# Diawa Sealine 40 SHA for Sale or Trade



## Jwalker (Jan 18, 2014)

Box, paperwork, tool and brakes. Fished five times over 2 year period. Cleaned and lubed after every trip. $85 or trade for some gear. I will be heading down to Nags Head on the 17th with a stop in Williamsburg on the 16th. I can meet on the way down or while I'm there.


----------



## IPNURWATER (Aug 20, 2013)

What kind of gear you looking for?


----------



## Jwalker (Jan 18, 2014)

Open to just about anything. I'm trying to build up my saltwater supplies. Lures, Pier gaff, terminal tackle, things along those lines. I fish mostly from piers. Drum and pin rigging. And throwing lures.


----------



## IPNURWATER (Aug 20, 2013)

K I'm sure I can full fill your needs . let me know when your otw to nags head. I'm in chesapeake va 23320.


----------



## Jwalker (Jan 18, 2014)

I'm leaving after work on the 16th. Stopping in Williamsburg for the night. Going to Bass Pro in the morning before I head the rest of the way to OBX. What kinda sruff you got to trade?


----------



## IPNURWATER (Aug 20, 2013)

Not sure if you know about the new dicks sporting goods and field n stream they just built but it's worth stopping by since your this way. It is less then a mile from me. 

I gotta go through my stuff since I don't surf or inshore cast any more ,im usually on my boat. 

But I'm sure I got plenty of lead weights eggs,pyrmirds,banks ,no roll ,bananas,etc,spro and horse head buck tail jigs heads just poured just need some hair n paint ,i have some extra bucktail hair to get you started.

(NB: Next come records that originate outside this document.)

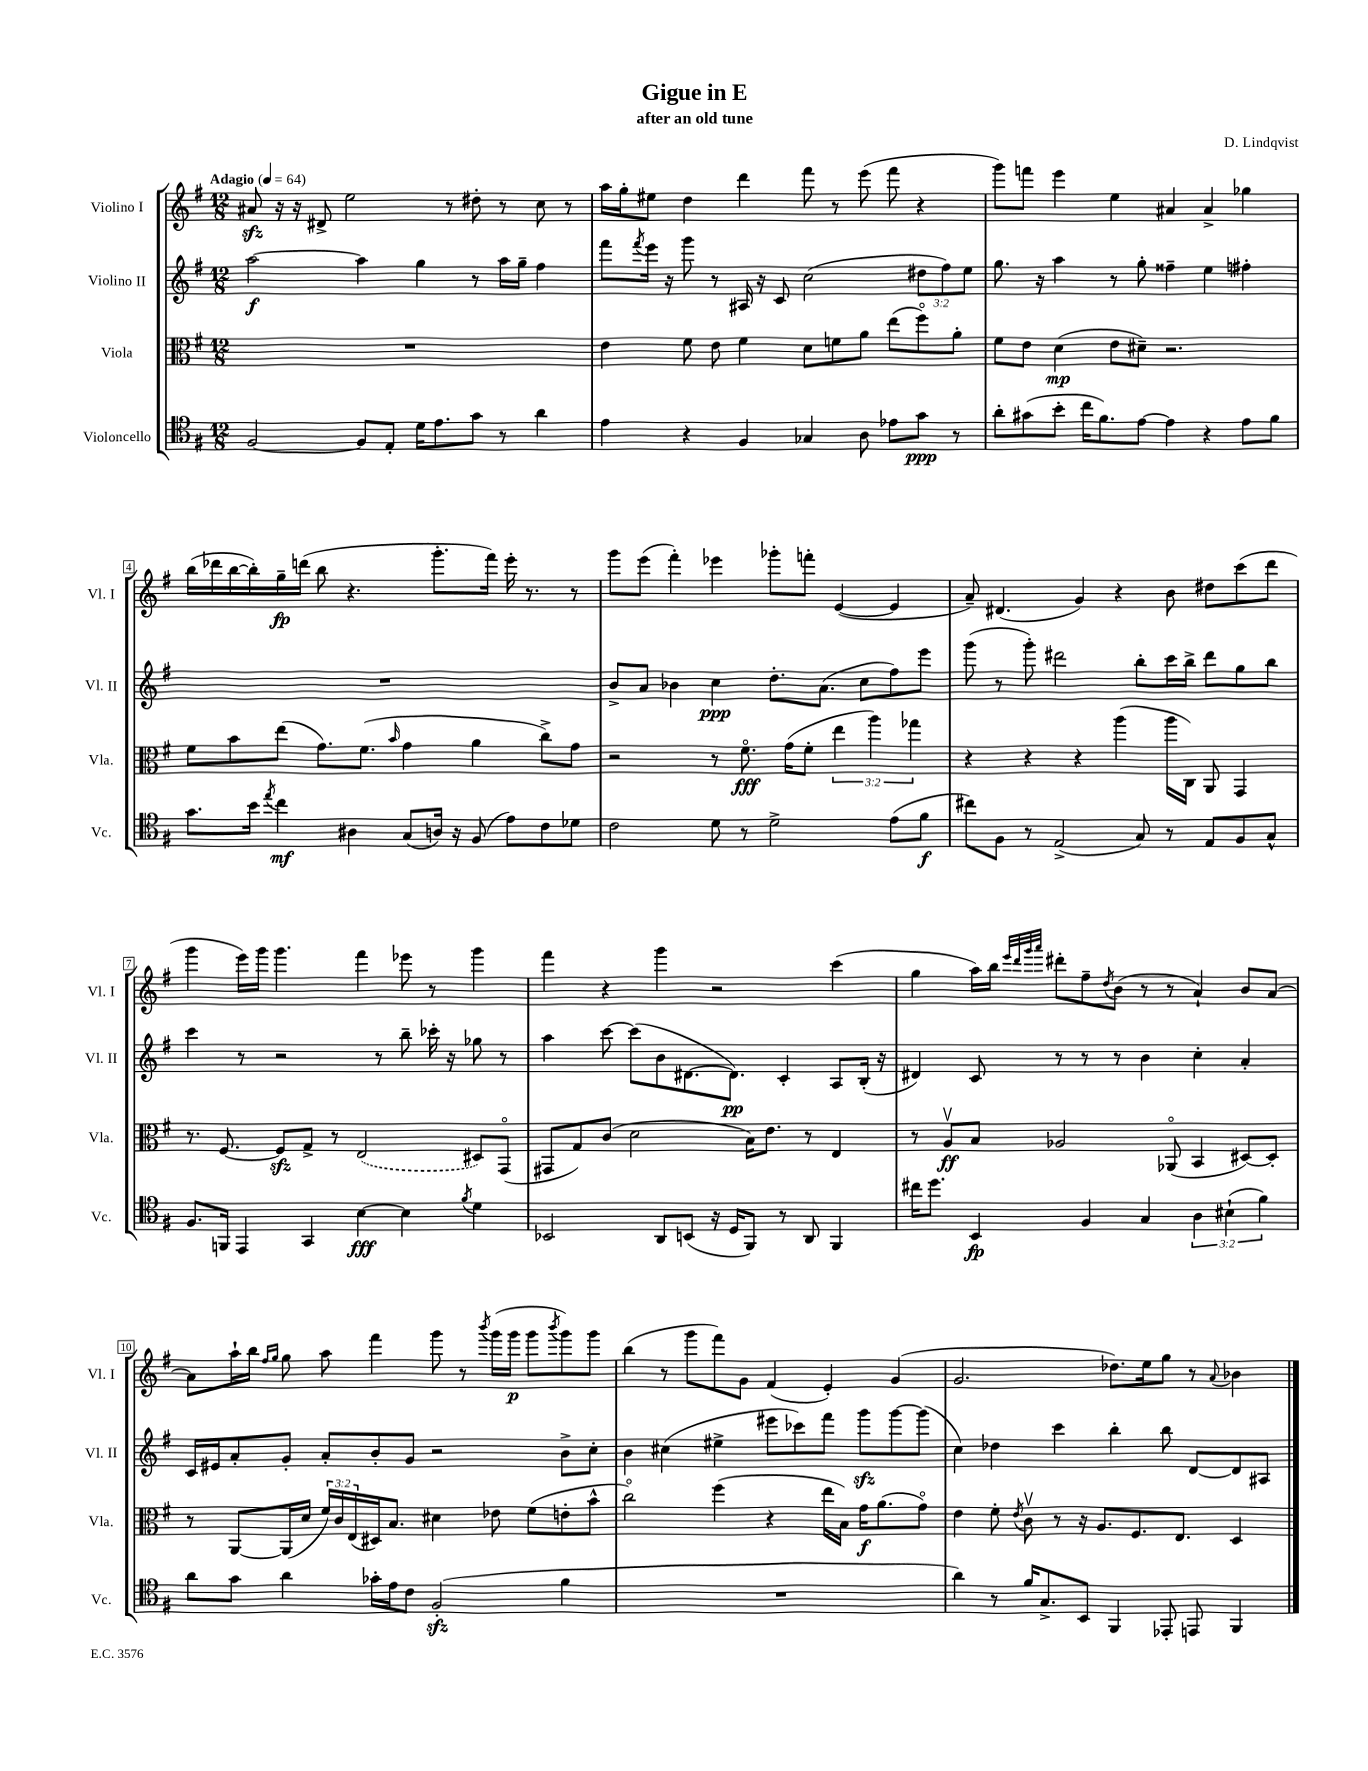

**kern	**dynam	**kern	**dynam	**kern	**dynam	**kern	**dynam
*part4	*part4	*part3	*part3	*part2	*part2	*part1	*part1
*staff4	*staff4	*staff3	*staff3	*staff2	*staff2	*staff1	*staff1
*I"Violoncello	*	*I"Viola	*	*I"Violino II	*	*I"Violino I	*
*I'Vc.	*	*I'Vla.	*	*I'Vl. II	*	*I'Vl. I	*
*clefC4	*	*clefC3	*	*clefG2	*	*clefG2	*
*k[f#]	*	*k[f#]	*	*k[f#]	*	*k[f#]	*
*M12/8	*	*M12/8	*	*M12/8	*	*M12/8	*
*MM64	*	*MM64	*	*MM64	*	*MM64	*
=1	=1	=1	=1	=1	=1	=1	=1
!	!	!	!	!	!	!LO:TX:a:B:t=Adagio	!
[2F#/	.	1.r	.	[2aa\	f	8a#Xzz/	.
.	.	.	.	.	.	16r	.
.	.	.	.	.	.	16r	.
.	.	.	.	.	.	8d#X^/	.
.	.	.	.	.	.	2ee\	.
8F#/L]	.	.	.	4aa\]	.	.	.
8E'/J	.	.	.	.	.	.	.
16d\KL	.	.	.	4gg\	.	.	.
8.e\	.	.	.	.	.	.	.
.	.	.	.	.	.	8r	.
8g\J	.	.	.	8r	.	8dd#X'\	.
8r	.	.	.	16aa\LL	.	8r	.
.	.	.	.	16gg~\JJ	.	.	.
4a\	.	.	.	4ff#\	.	8cc\	.
.	.	.	.	.	.	8r	.
=2	=2	=2	=2	=2	=2	=2	=2
4e\	.	4e\	.	8fff#\L	.	16aa\LL	.
.	.	.	.	.	.	16gg'\J	.
.	.	.	.	8qfff#/	.	.	.
.	.	.	.	16eee\Jk	.	8ee#X\J	.
.	.	.	.	16r	.	.	.
4r	.	8f#\	.	8ggg\	.	4dd\	.
.	.	8e\	.	8r	.	.	.
4F#/	.	4f#\	.	16A#X/	.	4ddd\	.
.	.	.	.	16r	.	.	.
.	.	.	.	8c/	.	.	.
4G-X/	.	8d\L	.	(2cc\	.	8fff#\	.
.	.	8fn\	.	.	.	8r	.
8A\	.	8a\J	.	.	.	(8eee\	.
8e-X\L	.	(8ee\L	.	.	.	8fff#\	.
8g\J	ppp	8ff#\)	.	12dd#X\L	.	4r	.
.	.	.	.	12ff#\)	.	.	.
8r	.	8a'\J	.	.	.	.	.
.	.	.	.	12ee\J	.	.	.
=3	=3	=3	=3	=3	=3	=3	=3
8a'\L	.	8f#\L	.	8.gg\	.	8ggg\L)	.
(8g#X\	.	8e\J	.	.	.	8fffn\J	.
.	.	.	.	16r	.	.	.
8b'\J	.	(4d\	mp	4aa\	.	4eee\	.
16cc\KL	.	.	.	.	.	.	.
8.f#\)	.	.	.	.	.	.	.
.	.	8e\L	.	8r	.	4ee\	.
[8e\J	.	8d#X~\J)	.	8gg'\	.	.	.
4e\]	.	2.r	.	4ff##X~\	.	4a#X/	.
4r	.	.	.	4ee\	.	4a#^/	.
8e\L	.	.	.	4ff#X'\	.	4gg-X\	.
8f#\J	.	.	.	.	.	.	.
!!LO:LB:g=z
=4	=4	=4	=4	=4	=4	=4	=4
8.g\L	.	8f#\L	.	1.r	.	(16bb\LL	.
.	.	.	.	.	.	16ddd-X\	.
.	.	8b\	.	.	.	[16bb\	.
16b\Jk	.	.	.	.	.	16bb'\])	.
8qee/	.	.	.	.	.	.	.
4cc\	mf	(8ee\J	.	.	.	16gg~\	fp
.	.	.	.	.	.	(16dddn\JJ	.
.	.	8.g\L)	.	.	.	8bb\	.
4A#X\	.	.	.	.	.	4.r	.
.	.	(8.f#\J	.	.	.	.	.
.	.	16qqb/	.	.	.	.	.
(8G/L	.	4g\	.	.	.	.	.
16An/Jk)	.	.	.	.	.	8.ggg'\L	.
16r	.	.	.	.	.	.	.
(8F#/	.	4a\	.	.	.	.	.
.	.	.	.	.	.	16fff#\Jk)	.
8e\L)	.	.	.	.	.	16eee'\	.
.	.	.	.	.	.	8.r	.
8c\	.	8cc^\L)	.	.	.	.	.
8d-X\J	.	8g\J	.	.	.	8r	.
=5	=5	=5	=5	=5	=5	=5	=5
2c\	.	2r	.	8b^/L	.	8ggg\L	.
.	.	.	.	8a/J	.	(8eee\J	.
.	.	.	.	4b-X\	.	4fff#'\)	.
8d\	.	8r	.	4cc\	ppp	4eee-X\	.
8r	.	8.f#\	fff	.	.	.	.
2d^\	.	.	.	8.dd'\L	.	8ggg-X'\L	.
.	.	(16g\KL	.	.	.	.	.
.	.	8f#'\J	.	.	.	8fffn'\J	.
.	.	.	.	(8.a\J	.	.	.
.	.	6ee\	.	.	.	([4e/	.
.	.	.	.	8cc\L	.	.	.
.	.	6aa\)	.	.	.	.	.
(8e\L	.	.	.	8ff#\)	.	4e/]	.
.	.	6gg-X\	.	.	.	.	.
8f#\J	f	.	.	8eee\J	.	.	.
=6	=6	=6	=6	=6	=6	=6	=6
8cc#X\L)	.	4r	.	(8ggg\	.	8a~/)	.
8F#\J	.	.	.	8r	.	(4.d#X/	.
8r	.	4r	.	8ggg'\)	.	.	.
(2E^/	.	.	.	2ddd#X\	.	.	.
.	.	4r	.	.	.	4g/)	.
.	.	(4aa\	.	.	.	4r	.
8G/)	.	.	.	8bb'\L	.	.	.
8r	.	16aa\LL	.	16ccc\L	.	8b\	.
.	.	16C\JJ)	.	16bb^\JJ	.	.	.
8E/L	.	8AA/	.	8ddd#\L	.	8dd#X\L	.
8F#/	.	4GG/	.	8gg\	.	(8ccc\	.
8G^^/J	.	.	.	8bb\J	.	8ddd\J	.
!!LO:LB:g=z
=7	=7	=7	=7	=7	=7	=7	=7
8.F#/L	.	8.r	.	4ccc\	.	4ggg\	.
16FFn/Jk	.	[8.F#/	.	.	.	.	.
4EE/	.	.	.	8r	.	16eee\LL)	.
.	.	.	.	.	.	16ggg\JJ	.
.	.	8F#zz/L]	.	2r	.	4.ggg\	.
4GG/	.	8G^/J	.	.	.	.	.
.	.	8r	.	.	.	.	.
[4B\	fff	(2E/	.	.	.	4fff#\	.
.	.	.	.	8r	.	.	.
4B\]	.	.	.	8bb~\	.	8eee-X\	.
.	.	.	.	16ccc-X'\	.	8r	.
.	.	.	.	16r	.	.	.
8qf#/	.	.	.	.	.	.	.
4d\	.	8D#X/L)	.	8gg-X\	.	4ggg\	.
.	.	(8GG/J	.	8r	.	.	.
=8	=8	=8	=8	=8	=8	=8	=8
2BB-X/	.	8GG#X/L	.	4aa\	.	4fff#\	.
.	.	8G/)	.	.	.	.	.
.	.	(8c/J	.	[8ccc\	.	4r	.
.	.	2d\	.	(8ccc\L]	.	.	.
8AA/L	.	.	.	8b\	.	4ggg\	.
(8BBn/J	.	.	.	[8.d#X\	.	.	.
16r	.	.	.	.	.	2r	.
16D/KL	.	.	.	8.d#\J])	pp	.	.
8FF#/J)	.	16B\KL)	.	.	.	.	.
.	.	8.e\J	.	.	.	.	.
8r	.	.	.	4c'/	.	.	.
8AA/	.	8r	.	.	.	.	.
4FF#/	.	4E/	.	8A/L	.	(4ccc\	.
.	.	.	.	(16B'/Jk	.	.	.
.	.	.	.	16r	.	.	.
=9	=9	=9	=9	=9	=9	=9	=9
16cc#X\KL	.	8r	.	4d#X/)	.	4gg\	.
8.dd\J	.	.	.	.	.	.	.
.	.	8Av/L	ff	.	.	.	.
4BB/	fp	8B/J	.	8c/	.	16aa\LL)	.
.	.	.	.	.	.	16bb\JJ	.
.	.	.	.	.	.	32qqeee/LLL	.
.	.	.	.	.	.	32qqddd/	.
.	.	.	.	.	.	32qqggg/	.
.	.	.	.	.	.	32qqaaa/JJJ	.
.	.	2A-X/	.	8r	.	8ddd#X'\L	.
4F#/	.	.	.	8r	.	8ff#~\	.
.	.	.	.	.	.	8qdd/	.
.	.	.	.	8r	.	(8b\J	.
4G/	.	.	.	4b\	.	8r	.
.	.	(8AA-X/	.	.	.	8r	.
6A\	.	4BB/	.	4cc'\	.	4a`/)	.
(6B#X`\	.	.	.	.	.	.	.
.	.	[8D#X/L)	.	4a'/	.	8b/L	.
6f#\)	.	.	.	.	.	.	.
.	.	8D#'/J]	.	.	.	[8a/J	.
!!LO:LB:g=z
=10	=10	=10	=10	=10	=10	=10	=10
8a\L	.	8r	.	16c/LL	.	8a\L]	.
.	.	.	.	16e#X/J	.	.	.
8g\J	.	[8AA/L	.	8a'/	.	16aa`\L	.
.	.	.	.	.	.	16bb\JJ	.
.	.	.	.	.	.	16qqff#/LL	.
.	.	.	.	.	.	16qqgg/JJ	.
4a\	.	(16AA/L]	.	8g'/J	.	8gg\	.
.	.	16d/JJ	.	.	.	.	.
.	.	24f#/LL)	.	8a'/L	.	8aa\	.
.	.	24c/	.	.	.	.	.
.	.	(24E/	.	.	.	.	.
16g-X'\LL	.	16D#X/J)	.	8b'/	.	4fff#\	.
16e\J	.	8.B/J	.	.	.	.	.
8c\J	.	.	.	8g/J	.	.	.
(2F#zz'/	.	4d#X\	.	2r	.	8ggg\	.
.	.	.	.	.	.	8r	.
.	.	.	.	.	.	8qbbb/	.
.	.	8e-X\	.	.	.	(16ggg\LL	.
.	.	.	.	.	.	16ggg\JJ	p
.	.	(8f#\L	.	.	.	8ggg\L	.
.	.	.	.	.	.	8qbbb/	.
4f#\	.	8en'\	.	8b^\L	.	8ggg\)	.
.	.	8b^^\J	.	8cc'\J	.	8ggg\J	.
=11	=11	=11	=11	=11	=11	=11	=11
1.r	.	2cc\)	.	4b\	.	(4bb\	.
.	.	.	.	(4cc#X\	.	8r	.
.	.	.	.	.	.	8ggg\L	.
.	.	(4ff#\	.	4ee#X^\	.	8fff#\)	.
.	.	.	.	.	.	8g\J	.
.	.	4r	.	8eee#X\L	.	(4f#/	.
.	.	.	.	8ccc-X\)	.	.	.
.	.	16ee\LL	.	8fff#\J	.	4e'/)	.
.	.	16B\JJ)	.	.	.	.	.
.	.	16g\KL	f	8gggzz\L	.	.	.
.	.	(8.a\	.	.	.	.	.
.	.	.	.	[8ggg\	.	(4g/	.
.	.	8g\J)	.	(8ggg\J]	.	.	.
=12	=12	=12	=12	=12	=12	=12	=12
4a\)	.	4e\	.	4cc\)	.	2.g/	.
8r	.	8f#'\	.	4dd-X\	.	.	.
.	.	8qe/	.	.	.	.	.
16f#/KL	.	8cv\	.	.	.	.	.
8.G^/	.	.	.	.	.	.	.
.	.	8r	.	4ccc\	.	.	.
8BB/J	.	16r	.	.	.	.	.
.	.	8.A/L	.	.	.	.	.
4FF#/	.	.	.	4bb'\	.	8.dd-X\L)	.
.	.	8.F#/	.	.	.	.	.
.	.	.	.	.	.	16ee\k	.
8EE-X'/	.	.	.	8bb\	.	8gg\J	.
.	.	8.E/J	.	.	.	.	.
8EEn/	.	.	.	[8d/L	.	8r	.
.	.	.	.	.	.	8qqa/	.
4FF#/	.	4D/	.	8d/]	.	4b-X\	.
.	.	.	.	8A#X/J	.	.	.
==	==	==	==	==	==	==	==
*-	*-	*-	*-	*-	*-	*-	*-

Mirror lures ,Yozuri lures, casting plugs,topwater plugs,gotcha plugs ,spoons, gulps,storm shads ,calucutta shads, zoom jerk shads all shads from 1inch to 7inch, I have some Plano containers small and big,bottom rigs think I have two diff kinds, some premade rigs ,swivels, bead,rooster tails, spinner jigs,a few inshore trout rods all star,st croix, I'm sure there things I forgot...


----------



## Jwalker (Jan 18, 2014)

Sounds good. I'll get with you when I'm heading down


----------